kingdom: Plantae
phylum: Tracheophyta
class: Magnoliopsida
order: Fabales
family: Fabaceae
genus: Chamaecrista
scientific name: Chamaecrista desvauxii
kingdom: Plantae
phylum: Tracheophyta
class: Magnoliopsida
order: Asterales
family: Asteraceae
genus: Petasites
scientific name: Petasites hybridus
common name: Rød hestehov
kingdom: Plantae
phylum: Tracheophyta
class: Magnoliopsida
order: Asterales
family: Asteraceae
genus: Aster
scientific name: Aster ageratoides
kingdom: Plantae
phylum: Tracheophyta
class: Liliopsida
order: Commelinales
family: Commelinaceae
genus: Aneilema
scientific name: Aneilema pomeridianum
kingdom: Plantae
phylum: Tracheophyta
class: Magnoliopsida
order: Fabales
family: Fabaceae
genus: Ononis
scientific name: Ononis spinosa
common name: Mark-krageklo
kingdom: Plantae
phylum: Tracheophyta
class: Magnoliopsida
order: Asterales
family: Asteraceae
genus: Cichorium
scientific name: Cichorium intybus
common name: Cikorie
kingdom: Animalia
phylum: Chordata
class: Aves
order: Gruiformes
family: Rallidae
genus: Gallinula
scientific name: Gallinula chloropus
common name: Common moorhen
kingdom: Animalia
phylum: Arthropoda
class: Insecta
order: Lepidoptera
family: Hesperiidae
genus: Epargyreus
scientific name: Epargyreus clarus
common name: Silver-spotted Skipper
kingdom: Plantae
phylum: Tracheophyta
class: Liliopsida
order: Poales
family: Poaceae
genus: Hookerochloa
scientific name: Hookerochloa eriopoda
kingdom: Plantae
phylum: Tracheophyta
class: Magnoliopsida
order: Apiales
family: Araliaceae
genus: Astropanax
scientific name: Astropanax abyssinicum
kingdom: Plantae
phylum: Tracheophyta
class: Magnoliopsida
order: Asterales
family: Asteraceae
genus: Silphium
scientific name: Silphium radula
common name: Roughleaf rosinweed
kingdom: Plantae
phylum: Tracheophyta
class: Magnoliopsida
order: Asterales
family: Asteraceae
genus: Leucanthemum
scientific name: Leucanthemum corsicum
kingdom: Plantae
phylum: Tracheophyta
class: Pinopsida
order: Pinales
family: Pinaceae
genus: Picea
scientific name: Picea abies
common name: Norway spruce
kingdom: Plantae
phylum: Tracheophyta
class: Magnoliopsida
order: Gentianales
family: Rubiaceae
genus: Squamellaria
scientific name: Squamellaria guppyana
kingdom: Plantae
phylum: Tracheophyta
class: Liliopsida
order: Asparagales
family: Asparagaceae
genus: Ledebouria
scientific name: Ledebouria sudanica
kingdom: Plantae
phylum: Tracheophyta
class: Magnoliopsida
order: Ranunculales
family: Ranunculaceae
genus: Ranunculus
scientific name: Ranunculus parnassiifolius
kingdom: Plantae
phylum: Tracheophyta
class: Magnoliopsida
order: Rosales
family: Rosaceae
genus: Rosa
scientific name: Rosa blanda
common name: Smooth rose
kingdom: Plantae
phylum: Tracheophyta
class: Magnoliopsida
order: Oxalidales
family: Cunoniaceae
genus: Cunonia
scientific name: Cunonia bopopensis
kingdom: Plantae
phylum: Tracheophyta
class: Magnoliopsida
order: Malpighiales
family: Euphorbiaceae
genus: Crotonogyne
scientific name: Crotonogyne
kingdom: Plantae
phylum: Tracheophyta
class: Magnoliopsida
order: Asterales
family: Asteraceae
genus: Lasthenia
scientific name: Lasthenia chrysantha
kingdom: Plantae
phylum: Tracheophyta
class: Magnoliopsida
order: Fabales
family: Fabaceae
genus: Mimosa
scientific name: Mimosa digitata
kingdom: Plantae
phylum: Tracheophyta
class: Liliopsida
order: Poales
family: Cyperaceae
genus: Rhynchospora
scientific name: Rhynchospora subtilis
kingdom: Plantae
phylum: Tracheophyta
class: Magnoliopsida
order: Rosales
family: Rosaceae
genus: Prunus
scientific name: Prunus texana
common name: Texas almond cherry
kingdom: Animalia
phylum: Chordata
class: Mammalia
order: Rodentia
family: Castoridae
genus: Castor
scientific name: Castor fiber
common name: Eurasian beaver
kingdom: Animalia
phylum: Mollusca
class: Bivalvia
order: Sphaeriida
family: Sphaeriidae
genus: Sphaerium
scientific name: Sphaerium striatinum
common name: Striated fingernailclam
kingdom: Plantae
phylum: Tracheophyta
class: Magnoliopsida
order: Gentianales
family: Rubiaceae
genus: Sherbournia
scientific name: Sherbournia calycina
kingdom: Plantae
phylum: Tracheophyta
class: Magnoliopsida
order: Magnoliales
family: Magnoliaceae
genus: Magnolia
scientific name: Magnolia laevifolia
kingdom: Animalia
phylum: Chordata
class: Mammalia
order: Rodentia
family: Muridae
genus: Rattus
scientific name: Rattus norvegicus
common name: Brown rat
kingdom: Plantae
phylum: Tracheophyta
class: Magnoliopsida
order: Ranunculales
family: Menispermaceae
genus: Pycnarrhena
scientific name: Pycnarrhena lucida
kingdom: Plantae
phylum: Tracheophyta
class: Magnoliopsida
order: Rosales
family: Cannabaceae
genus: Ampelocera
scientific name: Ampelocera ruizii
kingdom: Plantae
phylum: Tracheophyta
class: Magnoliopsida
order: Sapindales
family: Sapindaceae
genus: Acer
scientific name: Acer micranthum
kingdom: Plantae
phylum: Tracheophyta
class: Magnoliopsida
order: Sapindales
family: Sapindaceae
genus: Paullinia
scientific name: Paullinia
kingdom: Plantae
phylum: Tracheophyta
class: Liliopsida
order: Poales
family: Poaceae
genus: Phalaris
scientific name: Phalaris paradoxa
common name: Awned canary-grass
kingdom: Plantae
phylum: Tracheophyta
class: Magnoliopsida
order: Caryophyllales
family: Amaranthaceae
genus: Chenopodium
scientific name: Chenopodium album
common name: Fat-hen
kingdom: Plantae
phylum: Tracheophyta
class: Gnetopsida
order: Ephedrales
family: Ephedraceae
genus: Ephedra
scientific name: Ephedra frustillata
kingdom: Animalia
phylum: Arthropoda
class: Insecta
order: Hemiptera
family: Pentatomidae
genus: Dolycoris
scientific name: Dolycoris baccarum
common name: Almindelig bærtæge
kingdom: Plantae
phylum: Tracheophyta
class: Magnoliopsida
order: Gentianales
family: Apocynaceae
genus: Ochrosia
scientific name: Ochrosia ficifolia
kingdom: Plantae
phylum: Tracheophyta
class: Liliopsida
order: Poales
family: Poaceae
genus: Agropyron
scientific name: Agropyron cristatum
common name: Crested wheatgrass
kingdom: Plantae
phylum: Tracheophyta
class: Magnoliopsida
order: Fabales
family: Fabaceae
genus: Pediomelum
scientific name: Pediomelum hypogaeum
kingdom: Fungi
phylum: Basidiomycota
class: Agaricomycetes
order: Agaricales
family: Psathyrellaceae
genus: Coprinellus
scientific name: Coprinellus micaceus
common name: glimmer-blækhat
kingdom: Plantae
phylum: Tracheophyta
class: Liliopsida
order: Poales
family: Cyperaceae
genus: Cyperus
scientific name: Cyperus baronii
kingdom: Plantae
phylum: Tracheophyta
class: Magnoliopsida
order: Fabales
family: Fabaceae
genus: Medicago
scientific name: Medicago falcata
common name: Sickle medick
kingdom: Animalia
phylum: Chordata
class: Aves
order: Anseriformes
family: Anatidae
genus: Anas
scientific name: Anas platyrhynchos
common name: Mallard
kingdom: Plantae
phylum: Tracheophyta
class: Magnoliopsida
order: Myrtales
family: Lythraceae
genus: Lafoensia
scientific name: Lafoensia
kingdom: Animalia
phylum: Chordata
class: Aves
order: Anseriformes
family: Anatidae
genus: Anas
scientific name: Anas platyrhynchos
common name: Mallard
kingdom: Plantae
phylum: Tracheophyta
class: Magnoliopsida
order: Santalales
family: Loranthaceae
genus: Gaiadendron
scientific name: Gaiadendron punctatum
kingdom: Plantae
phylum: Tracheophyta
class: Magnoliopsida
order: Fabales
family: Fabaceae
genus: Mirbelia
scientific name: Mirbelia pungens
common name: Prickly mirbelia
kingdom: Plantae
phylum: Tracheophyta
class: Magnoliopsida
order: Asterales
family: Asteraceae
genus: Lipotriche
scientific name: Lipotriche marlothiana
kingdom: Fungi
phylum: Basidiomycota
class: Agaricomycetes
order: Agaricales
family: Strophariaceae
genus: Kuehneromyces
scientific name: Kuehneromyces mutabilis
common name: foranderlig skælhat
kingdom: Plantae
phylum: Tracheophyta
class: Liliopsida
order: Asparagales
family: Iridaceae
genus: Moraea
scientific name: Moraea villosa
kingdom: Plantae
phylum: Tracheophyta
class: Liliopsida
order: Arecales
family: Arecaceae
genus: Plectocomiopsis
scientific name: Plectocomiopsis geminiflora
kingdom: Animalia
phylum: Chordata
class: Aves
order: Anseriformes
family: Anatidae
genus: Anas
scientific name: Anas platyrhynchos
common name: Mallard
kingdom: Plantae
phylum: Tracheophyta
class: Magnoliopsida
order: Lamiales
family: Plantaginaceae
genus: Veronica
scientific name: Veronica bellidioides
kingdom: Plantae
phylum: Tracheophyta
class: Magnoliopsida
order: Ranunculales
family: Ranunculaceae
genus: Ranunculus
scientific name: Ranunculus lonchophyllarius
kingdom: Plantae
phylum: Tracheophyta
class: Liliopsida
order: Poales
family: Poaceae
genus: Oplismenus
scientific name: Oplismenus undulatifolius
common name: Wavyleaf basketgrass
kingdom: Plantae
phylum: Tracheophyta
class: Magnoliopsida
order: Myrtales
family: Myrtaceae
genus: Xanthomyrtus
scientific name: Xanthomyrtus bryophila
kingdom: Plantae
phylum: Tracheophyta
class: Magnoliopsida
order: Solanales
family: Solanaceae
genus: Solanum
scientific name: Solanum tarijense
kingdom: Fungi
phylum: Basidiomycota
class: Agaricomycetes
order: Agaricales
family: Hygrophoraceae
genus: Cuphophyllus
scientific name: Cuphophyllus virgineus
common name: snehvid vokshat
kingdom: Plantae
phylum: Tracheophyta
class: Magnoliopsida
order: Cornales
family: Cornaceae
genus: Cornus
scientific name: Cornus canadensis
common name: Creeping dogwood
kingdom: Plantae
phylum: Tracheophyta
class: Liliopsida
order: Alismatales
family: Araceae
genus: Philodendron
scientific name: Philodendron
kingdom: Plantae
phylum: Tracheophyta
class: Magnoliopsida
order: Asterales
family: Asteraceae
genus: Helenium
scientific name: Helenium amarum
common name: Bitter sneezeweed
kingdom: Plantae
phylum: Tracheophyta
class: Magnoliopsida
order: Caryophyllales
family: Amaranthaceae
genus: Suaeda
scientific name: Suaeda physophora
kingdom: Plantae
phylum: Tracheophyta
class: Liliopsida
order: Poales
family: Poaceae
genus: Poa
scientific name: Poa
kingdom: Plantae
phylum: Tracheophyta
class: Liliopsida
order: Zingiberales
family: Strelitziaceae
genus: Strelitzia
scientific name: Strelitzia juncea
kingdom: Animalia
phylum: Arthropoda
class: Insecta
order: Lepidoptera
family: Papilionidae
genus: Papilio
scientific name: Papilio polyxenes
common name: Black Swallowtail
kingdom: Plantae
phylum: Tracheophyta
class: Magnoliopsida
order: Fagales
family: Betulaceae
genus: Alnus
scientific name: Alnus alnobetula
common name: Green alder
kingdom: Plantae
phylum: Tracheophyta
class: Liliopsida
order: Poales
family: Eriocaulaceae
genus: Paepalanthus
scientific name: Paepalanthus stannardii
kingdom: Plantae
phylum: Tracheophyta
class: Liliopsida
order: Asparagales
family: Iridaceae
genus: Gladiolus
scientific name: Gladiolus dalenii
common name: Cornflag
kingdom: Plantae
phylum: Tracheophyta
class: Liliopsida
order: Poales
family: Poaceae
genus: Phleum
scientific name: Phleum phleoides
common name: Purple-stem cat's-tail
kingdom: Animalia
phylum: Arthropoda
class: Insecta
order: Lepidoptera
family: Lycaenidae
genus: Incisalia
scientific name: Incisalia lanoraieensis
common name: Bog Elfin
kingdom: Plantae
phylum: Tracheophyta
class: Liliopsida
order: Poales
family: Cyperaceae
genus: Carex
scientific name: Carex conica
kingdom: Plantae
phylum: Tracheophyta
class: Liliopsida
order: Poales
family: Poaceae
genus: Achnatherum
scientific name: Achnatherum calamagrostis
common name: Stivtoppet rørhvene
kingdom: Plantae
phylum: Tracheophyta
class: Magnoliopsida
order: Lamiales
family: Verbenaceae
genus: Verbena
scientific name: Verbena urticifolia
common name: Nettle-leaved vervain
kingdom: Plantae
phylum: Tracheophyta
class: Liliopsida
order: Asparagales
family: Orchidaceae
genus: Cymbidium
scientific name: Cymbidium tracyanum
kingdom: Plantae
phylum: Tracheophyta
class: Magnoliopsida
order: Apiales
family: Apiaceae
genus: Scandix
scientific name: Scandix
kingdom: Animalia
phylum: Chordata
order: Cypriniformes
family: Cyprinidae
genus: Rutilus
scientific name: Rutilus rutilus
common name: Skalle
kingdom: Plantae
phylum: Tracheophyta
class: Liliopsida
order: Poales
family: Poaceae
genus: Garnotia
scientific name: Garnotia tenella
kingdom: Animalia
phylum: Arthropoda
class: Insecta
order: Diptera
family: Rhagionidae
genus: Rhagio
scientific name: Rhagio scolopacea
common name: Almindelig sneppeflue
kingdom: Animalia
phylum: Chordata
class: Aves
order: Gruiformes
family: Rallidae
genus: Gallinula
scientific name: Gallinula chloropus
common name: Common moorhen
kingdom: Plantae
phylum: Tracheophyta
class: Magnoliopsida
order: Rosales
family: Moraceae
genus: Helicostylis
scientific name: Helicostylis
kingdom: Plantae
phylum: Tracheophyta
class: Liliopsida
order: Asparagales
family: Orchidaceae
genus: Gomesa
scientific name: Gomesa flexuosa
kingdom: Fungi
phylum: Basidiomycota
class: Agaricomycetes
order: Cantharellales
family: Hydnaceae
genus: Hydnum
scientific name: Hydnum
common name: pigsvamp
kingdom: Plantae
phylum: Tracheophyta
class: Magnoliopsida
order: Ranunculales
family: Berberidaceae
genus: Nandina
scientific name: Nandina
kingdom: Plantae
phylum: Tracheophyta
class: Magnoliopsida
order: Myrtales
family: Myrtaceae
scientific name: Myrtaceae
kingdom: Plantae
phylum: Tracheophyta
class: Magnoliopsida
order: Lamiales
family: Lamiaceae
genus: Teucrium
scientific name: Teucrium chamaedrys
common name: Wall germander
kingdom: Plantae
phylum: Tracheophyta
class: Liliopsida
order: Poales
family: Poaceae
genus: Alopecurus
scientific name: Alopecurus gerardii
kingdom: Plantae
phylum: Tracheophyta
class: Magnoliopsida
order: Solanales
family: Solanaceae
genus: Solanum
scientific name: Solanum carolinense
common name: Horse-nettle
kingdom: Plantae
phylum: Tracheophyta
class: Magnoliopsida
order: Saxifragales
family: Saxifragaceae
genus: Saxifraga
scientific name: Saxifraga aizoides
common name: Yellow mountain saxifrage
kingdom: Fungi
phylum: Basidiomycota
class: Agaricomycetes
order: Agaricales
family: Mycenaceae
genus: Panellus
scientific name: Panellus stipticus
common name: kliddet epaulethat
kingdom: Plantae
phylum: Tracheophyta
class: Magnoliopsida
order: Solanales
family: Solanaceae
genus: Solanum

• • •

- **Work to be completed**
Convert everything from the first line of the entries down to the line containing "genus: Petasites", both included, into a Markdown table with columns headed Row and Entry line. Number each row and leave out any blank lines.

- **Solution**
| Row | Entry line |
|---|---|
| 1 | kingdom: Plantae |
| 2 | phylum: Tracheophyta |
| 3 | class: Magnoliopsida |
| 4 | order: Fabales |
| 5 | family: Fabaceae |
| 6 | genus: Chamaecrista |
| 7 | scientific name: Chamaecrista desvauxii |
| 8 | kingdom: Plantae |
| 9 | phylum: Tracheophyta |
| 10 | class: Magnoliopsida |
| 11 | order: Asterales |
| 12 | family: Asteraceae |
| 13 | genus: Petasites |